:: Task ::
Reproduce every record below, substituting "AJOUTER AU PANIER" for each instance of "AJOUTER AU DEV" and leaving everything else unchanged.

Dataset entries
• • • • •

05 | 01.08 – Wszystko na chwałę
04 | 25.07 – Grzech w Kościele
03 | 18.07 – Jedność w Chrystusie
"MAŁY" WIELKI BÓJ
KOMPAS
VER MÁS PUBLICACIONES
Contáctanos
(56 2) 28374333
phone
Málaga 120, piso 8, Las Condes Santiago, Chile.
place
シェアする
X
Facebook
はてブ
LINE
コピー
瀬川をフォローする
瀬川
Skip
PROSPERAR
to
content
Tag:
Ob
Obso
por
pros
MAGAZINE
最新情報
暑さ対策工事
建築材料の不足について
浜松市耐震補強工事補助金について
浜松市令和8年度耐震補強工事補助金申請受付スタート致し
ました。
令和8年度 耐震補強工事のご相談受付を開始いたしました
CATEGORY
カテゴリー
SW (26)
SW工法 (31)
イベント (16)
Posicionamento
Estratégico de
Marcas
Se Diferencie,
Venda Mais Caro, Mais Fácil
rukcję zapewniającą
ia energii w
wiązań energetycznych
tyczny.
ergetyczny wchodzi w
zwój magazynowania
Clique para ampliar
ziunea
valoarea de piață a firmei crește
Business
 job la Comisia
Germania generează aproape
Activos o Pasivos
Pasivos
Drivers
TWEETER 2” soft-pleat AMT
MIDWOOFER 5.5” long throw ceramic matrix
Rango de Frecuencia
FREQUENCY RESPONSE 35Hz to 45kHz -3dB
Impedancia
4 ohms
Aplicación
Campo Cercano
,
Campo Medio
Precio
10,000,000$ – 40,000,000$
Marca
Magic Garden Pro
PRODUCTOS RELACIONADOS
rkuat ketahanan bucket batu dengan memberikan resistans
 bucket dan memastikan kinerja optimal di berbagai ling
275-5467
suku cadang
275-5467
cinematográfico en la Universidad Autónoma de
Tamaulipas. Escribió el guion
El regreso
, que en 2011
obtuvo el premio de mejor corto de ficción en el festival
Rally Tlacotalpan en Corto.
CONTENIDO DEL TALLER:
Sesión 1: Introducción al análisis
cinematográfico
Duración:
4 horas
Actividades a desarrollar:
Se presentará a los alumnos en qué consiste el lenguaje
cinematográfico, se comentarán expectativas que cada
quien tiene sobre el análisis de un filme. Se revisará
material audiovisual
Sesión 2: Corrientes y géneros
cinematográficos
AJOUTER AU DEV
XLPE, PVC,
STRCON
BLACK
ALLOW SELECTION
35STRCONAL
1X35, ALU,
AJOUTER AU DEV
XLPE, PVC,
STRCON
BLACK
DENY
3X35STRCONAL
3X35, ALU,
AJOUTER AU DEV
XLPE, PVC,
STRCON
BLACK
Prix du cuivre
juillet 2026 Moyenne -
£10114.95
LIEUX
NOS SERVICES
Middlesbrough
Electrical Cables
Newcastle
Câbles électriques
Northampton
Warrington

• • • • •

:: Response ::
05 | 01.08 – Wszystko na chwałę
04 | 25.07 – Grzech w Kościele
03 | 18.07 – Jedność w Chrystusie
"MAŁY" WIELKI BÓJ
KOMPAS
VER MÁS PUBLICACIONES
Contáctanos
(56 2) 28374333
phone
Málaga 120, piso 8, Las Condes Santiago, Chile.
place
シェアする
X
Facebook
はてブ
LINE
コピー
瀬川をフォローする
瀬川
Skip
PROSPERAR
to
content
Tag:
Ob
Obso
por
pros
MAGAZINE
最新情報
暑さ対策工事
建築材料の不足について
浜松市耐震補強工事補助金について
浜松市令和8年度耐震補強工事補助金申請受付スタート致し
ました。
令和8年度 耐震補強工事のご相談受付を開始いたしました
CATEGORY
カテゴリー
SW (26)
SW工法 (31)
イベント (16)
Posicionamento
Estratégico de
Marcas
Se Diferencie,
Venda Mais Caro, Mais Fácil
rukcję zapewniającą
ia energii w
wiązań energetycznych
tyczny.
ergetyczny wchodzi w
zwój magazynowania
Clique para ampliar
ziunea
valoarea de piață a firmei crește
Business
 job la Comisia
Germania generează aproape
Activos o Pasivos
Pasivos
Drivers
TWEETER 2” soft-pleat AMT
MIDWOOFER 5.5” long throw ceramic matrix
Rango de Frecuencia
FREQUENCY RESPONSE 35Hz to 45kHz -3dB
Impedancia
4 ohms
Aplicación
Campo Cercano
,
Campo Medio
Precio
10,000,000$ – 40,000,000$
Marca
Magic Garden Pro
PRODUCTOS RELACIONADOS
rkuat ketahanan bucket batu dengan memberikan resistans
 bucket dan memastikan kinerja optimal di berbagai ling
275-5467
suku cadang
275-5467
cinematográfico en la Universidad Autónoma de
Tamaulipas. Escribió el guion
El regreso
, que en 2011
obtuvo el premio de mejor corto de ficción en el festival
Rally Tlacotalpan en Corto.
CONTENIDO DEL TALLER:
Sesión 1: Introducción al análisis
cinematográfico
Duración:
4 horas
Actividades a desarrollar:
Se presentará a los alumnos en qué consiste el lenguaje
cinematográfico, se comentarán expectativas que cada
quien tiene sobre el análisis de un filme. Se revisará
material audiovisual
Sesión 2: Corrientes y géneros
cinematográficos
AJOUTER AU PANIER
XLPE, PVC,
STRCON
BLACK
ALLOW SELECTION
35STRCONAL
1X35, ALU,
AJOUTER AU PANIER
XLPE, PVC,
STRCON
BLACK
DENY
3X35STRCONAL
3X35, ALU,
AJOUTER AU PANIER
XLPE, PVC,
STRCON
BLACK
Prix du cuivre
juillet 2026 Moyenne -
£10114.95
LIEUX
NOS SERVICES
Middlesbrough
Electrical Cables
Newcastle
Câbles électriques
Northampton
Warrington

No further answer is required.